Danish broadcaster TV2 has issued an apology in Danish and English after a segment in which its presenters appeared to compare Moroccan footballers and their families with monkeys.

Danish broadcaster apologises for ‘unintended racism' in segment on Moroccan football team

Denmark’s broadcaster TV2 has apologised for a segment which it said made an “unintentional” comparison between Morocco’s footballers and a family of monkeys, in a clip that has now been reported by international media in the Middle East.

In a segment on the programme News & Co. about Morocco’s footballers celebrating with their mothers after World Cup matches, TV2 presenters appeared to compare them with a photograph of monkeys which was the subject of the following segment.

While one presenter, Søren Lippert, holds a photo of a family of monkeys, co-presenter Christian Høgh Andersen says “this is in extension of Morocco gathering their families in Qatar”.

“We have an animal family gathered here, maybe to stay warm,” he continues as the camera pans onto the photo.

Asked by another voice out of picture why he’s making a connection between the two, Andersen says “because they’re sticking together, and that’s also what they’re doing with the family reunification in Morocco”. He uses the Danish legal term for family reunification, fammiliesammenføring.

Both Lippert and Andersen responded after the clip was spread on social media with an English translation added.

Lippert, who was holding the picture but didn’t make the remarks, said that “however unintentional, the comparison made in the program is not ok”.

In a longer statement posted on Facebook, Andersen said he wanted to give an “unreserved apology” for the comments.

“In a poor attempt at humour I drew a line between sticking together as a family when the next topic about animals was presented in the studio,” he wrote.

“Unintentionally it became a comparison between Morocco’s national football team and the family of monkeys which my co-host Søren Lippert was holding a picture of and which we were using for the next segment,” he wrote.

“I am very sorry and I want to give an unreserved apology for this,” he wrote.

The broadcaster published an apology in Danish and English on its website, saying that the section “can be perceived as a racist comment, and both TV2 and Christian Høgh Andersen would like to give a profound apology for that.”

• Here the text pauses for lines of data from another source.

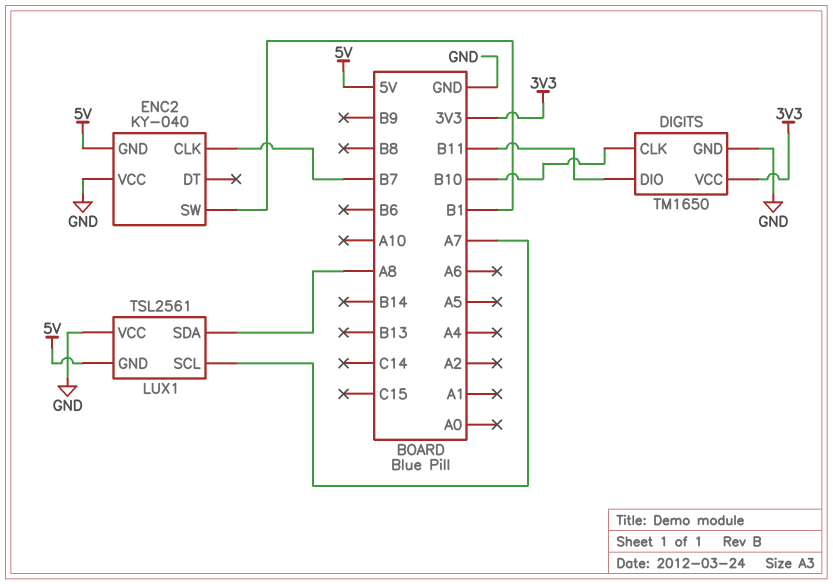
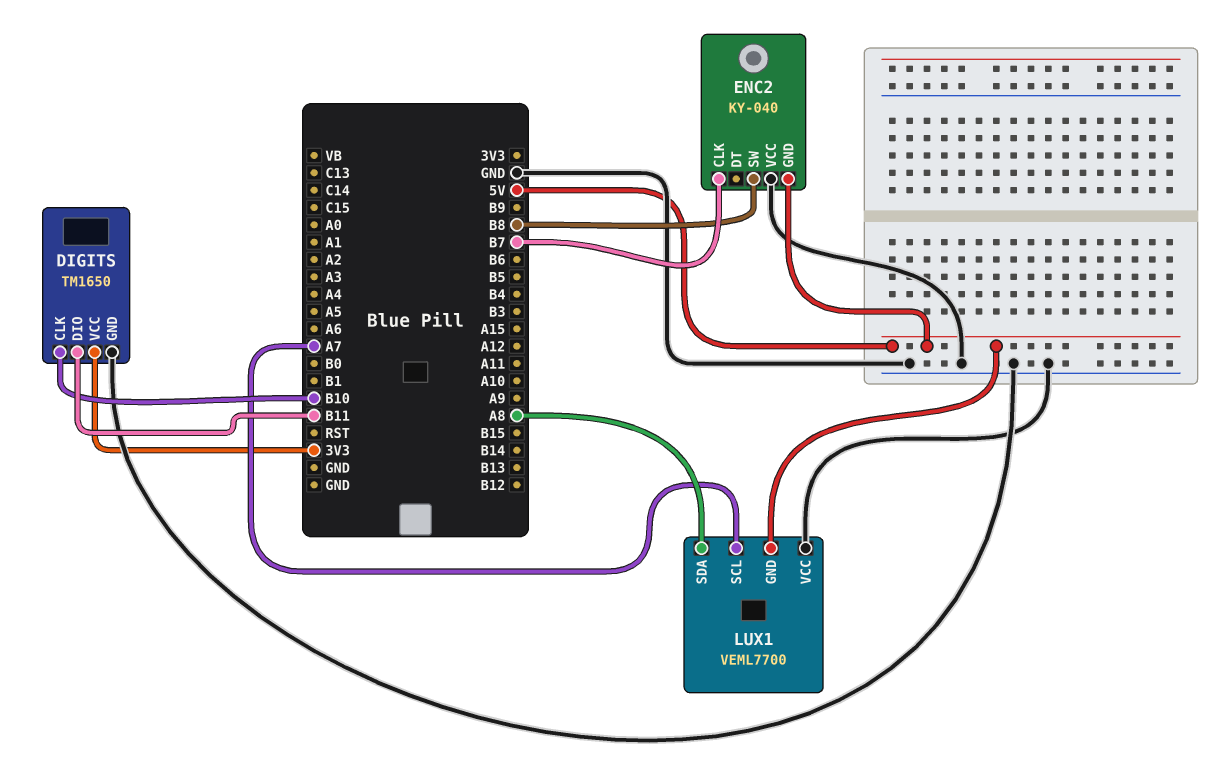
ENC2 pin SW: B1 -> B8
LUX1: TSL2561 -> VEML7700

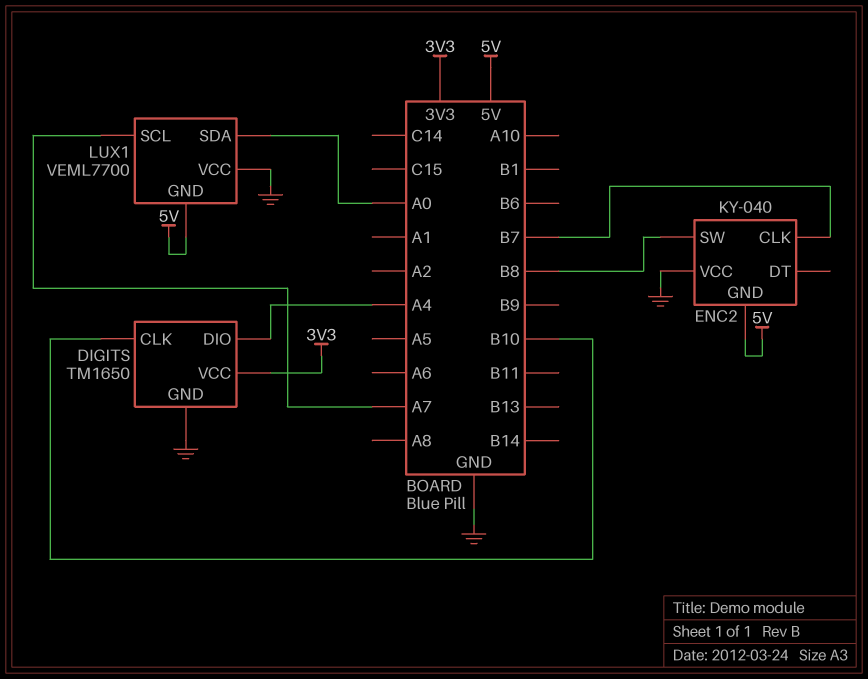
DIGITS pin DIO: B11 -> A4
LUX1 pin SDA: A8 -> A0

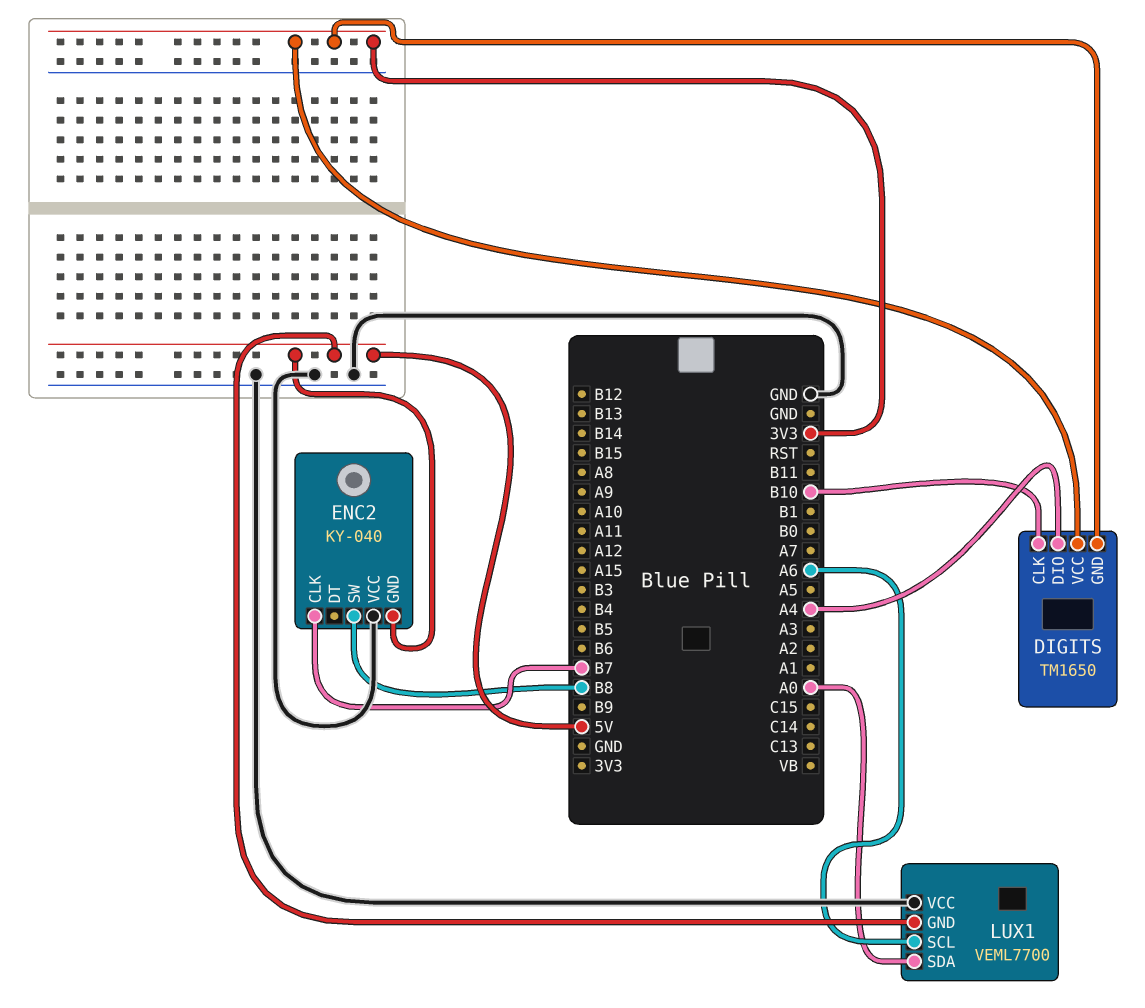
DIGITS pin GND: GND -> 3V3
LUX1 pin SCL: A7 -> A6

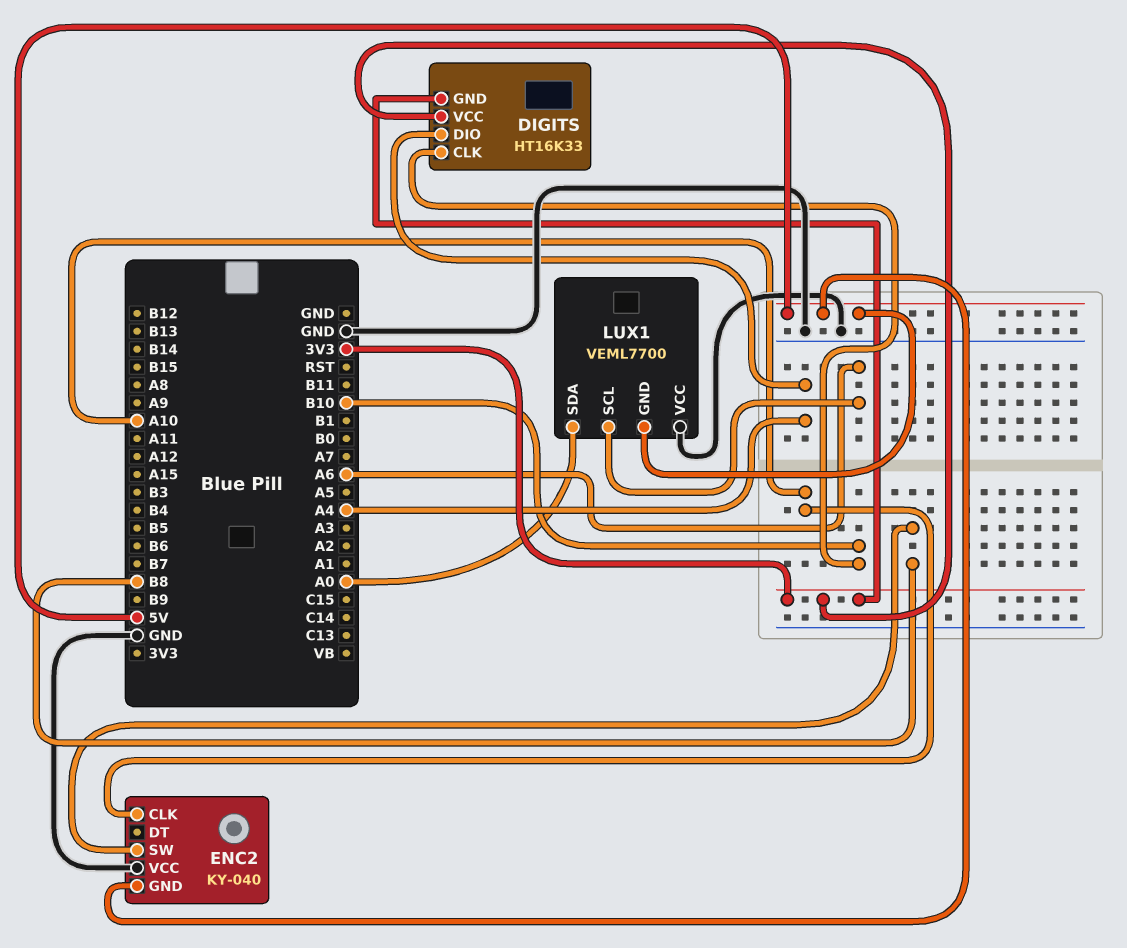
DIGITS: TM1650 -> HT16K33
ENC2 pin CLK: B7 -> A10

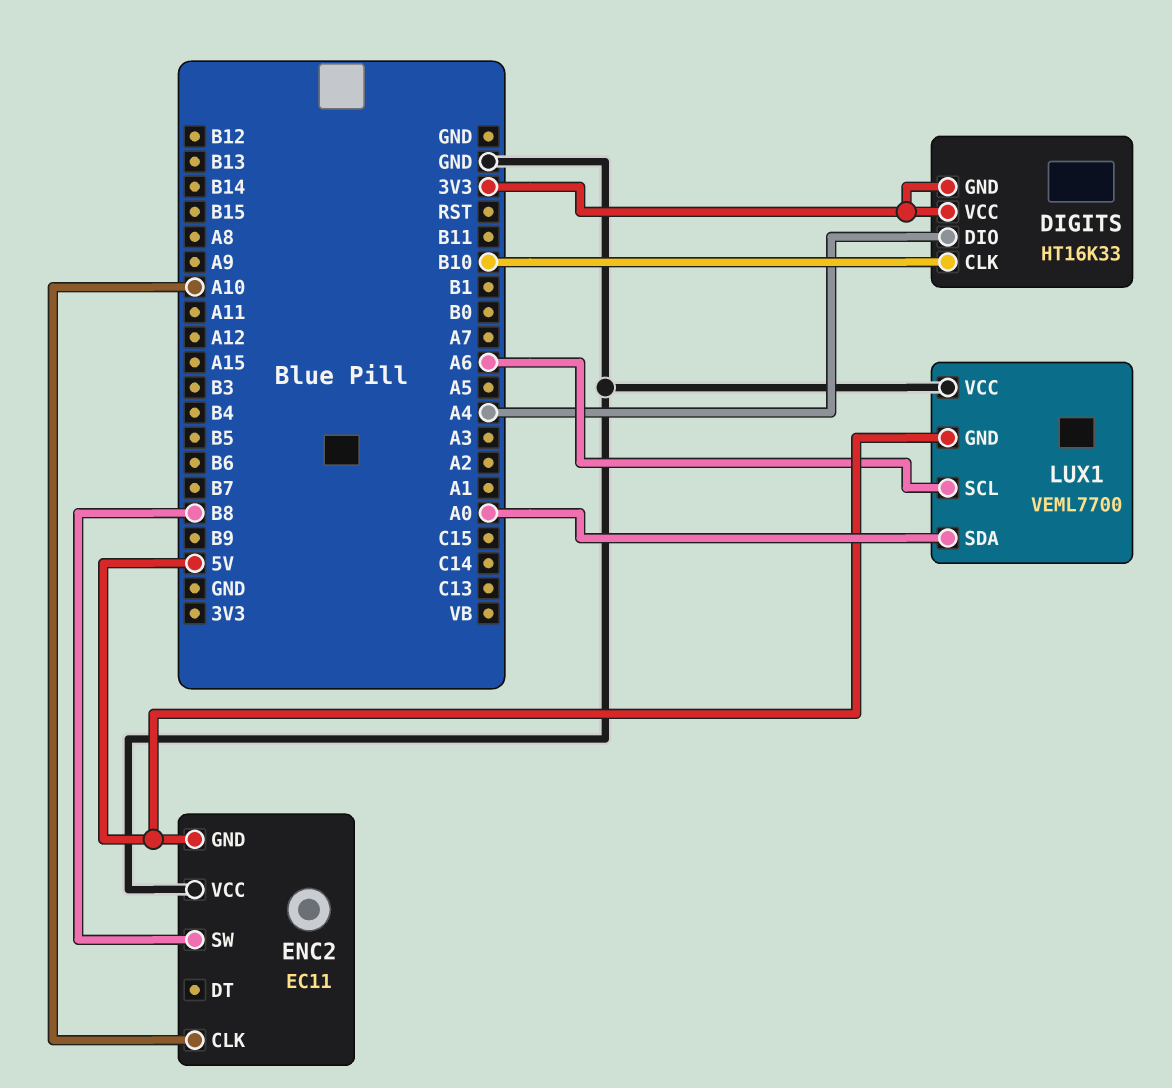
ENC2: KY-040 -> EC11

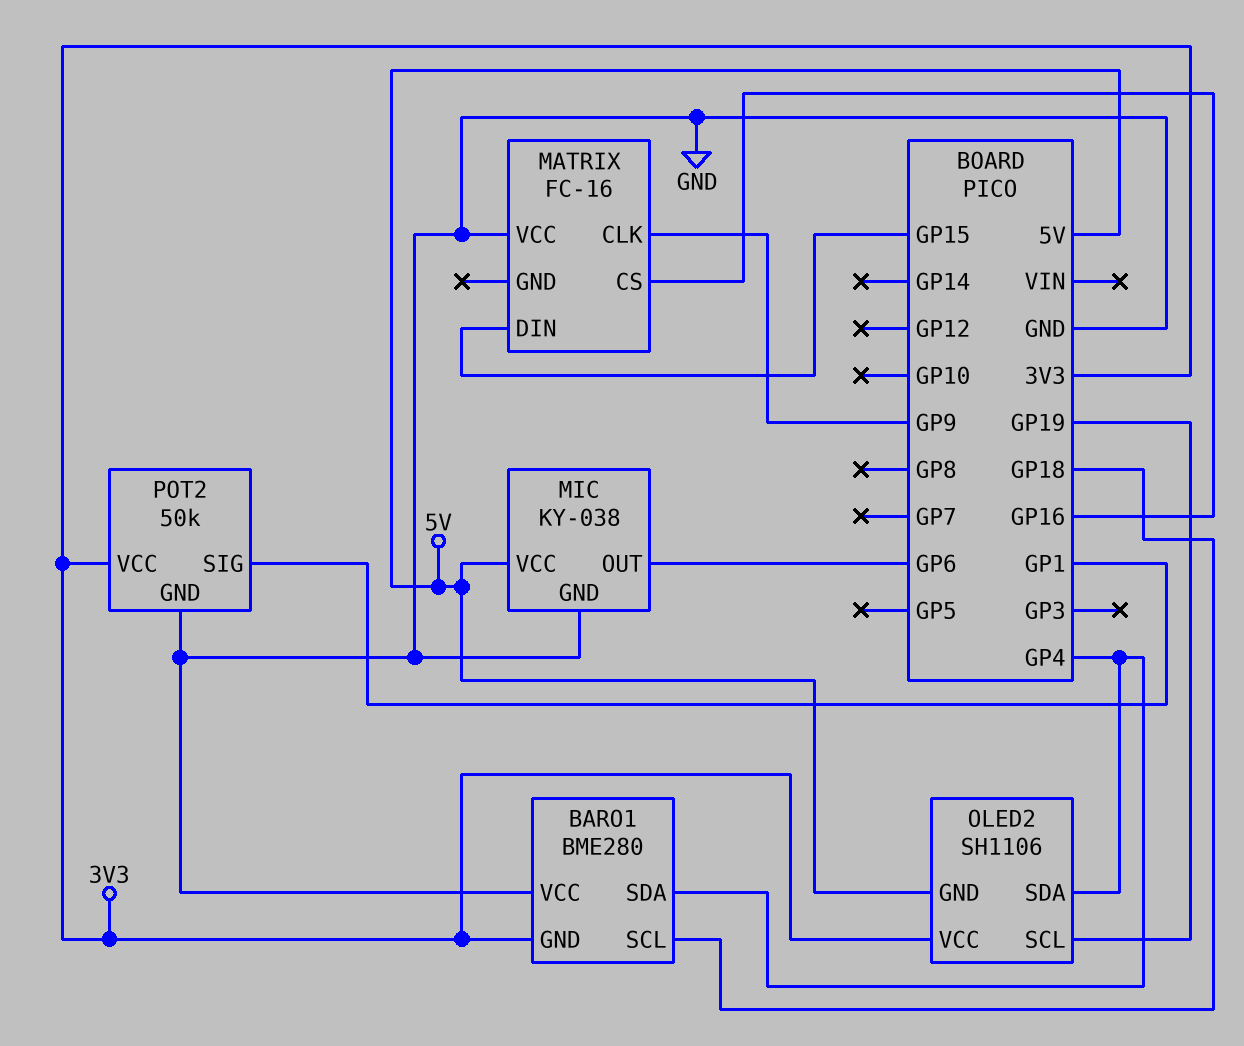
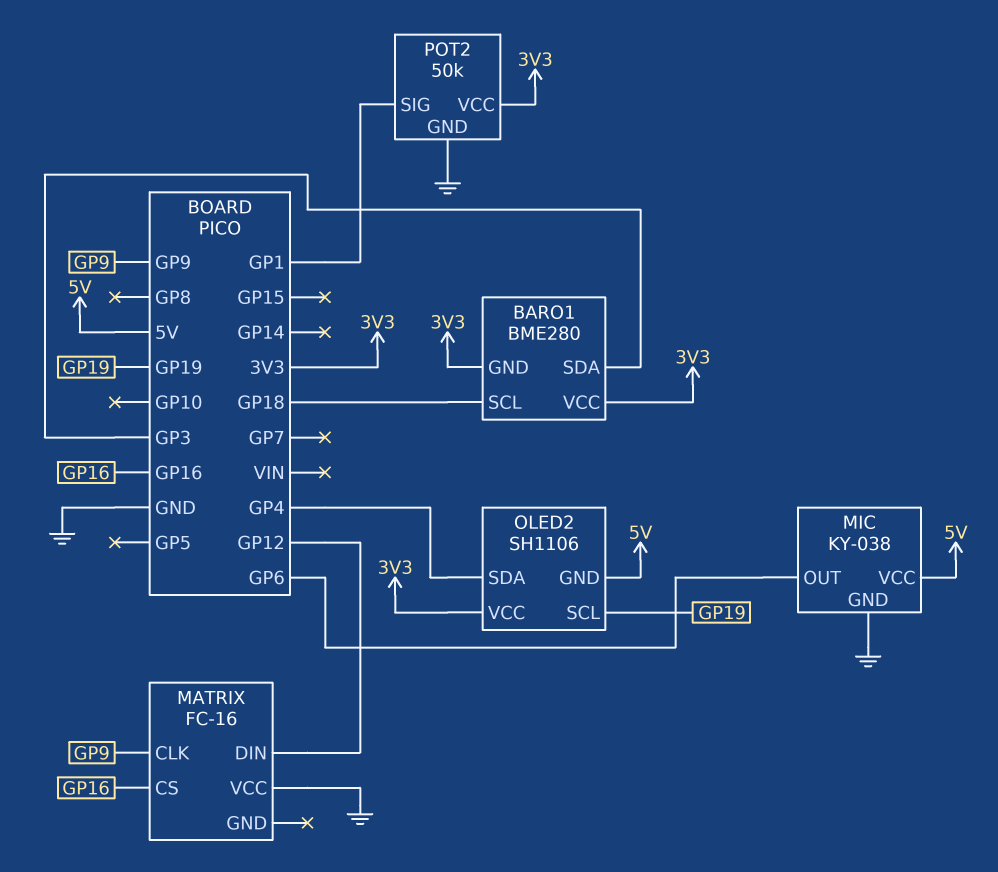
BARO1 pin SDA: GP4 -> GP3
BARO1 pin VCC: GND -> 3V3
MATRIX pin DIN: GP15 -> GP12

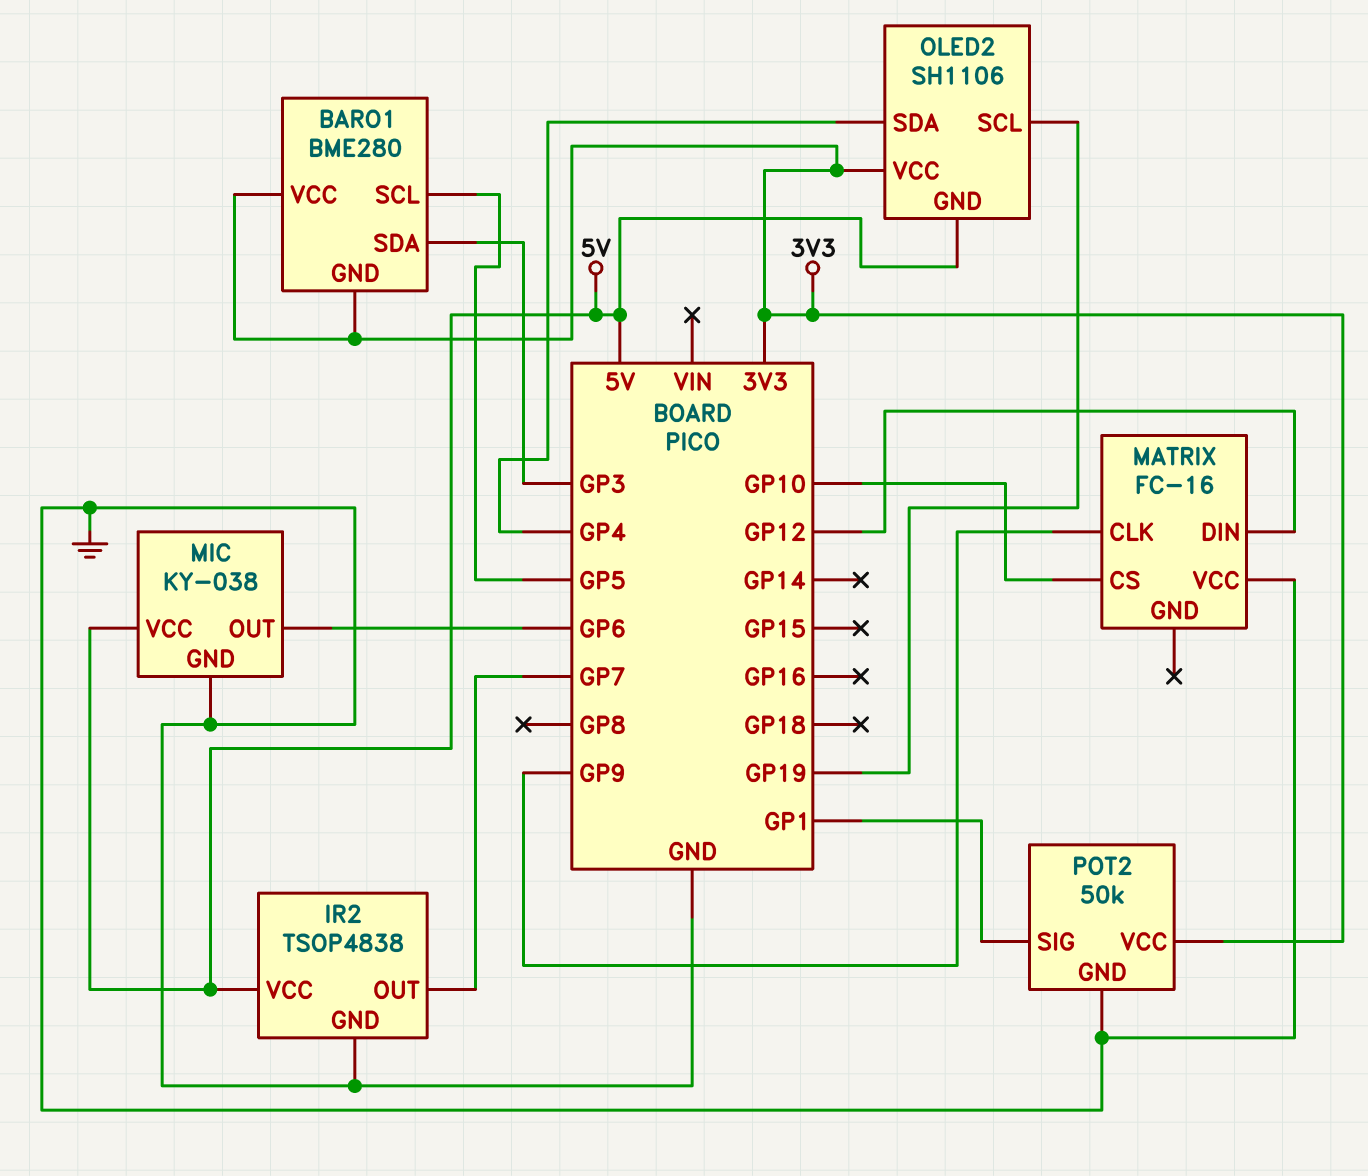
BARO1 pin SCL: GP18 -> GP5
IR2: none -> TSOP4838
IR2 pin GND: none -> GND
IR2 pin OUT: none -> GP7
IR2 pin VCC: none -> 5V
MATRIX pin CS: GP16 -> GP10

“We deeply apologize that a host on TV2 News made a comment that is both wrong and offensive. Although it was not the intention of the host, it is a remark that both our host and TV2 dissociate from. This was a clear mistake, we apologize for it, and we will take it into account in our work at TV2 News,” the broadcaster’s editor-in-chief Anne Mette Svane said in the statement.

“TV2 has apologized to the viewers who have contacted TV2, and also believes it is necessary to dissociate from the inappropriate comment publicly,” the statement adds.

The broadcaster has also apologised on social media in response to international media reporting on the clip, including by Qatar-based media al-Jazeera.

The incident was not the only time the broadcaster came under pressure for inappropriate comments during the World Cup.

In November, commentator Thomas Kristensen was criticised for comparing Belgium striker Romelu Lukaku with King Kong during live commentary. Kristensen defended the remark by saying he meant to compare Lukaku with “a monster who everyone is scared of, and nothing else”.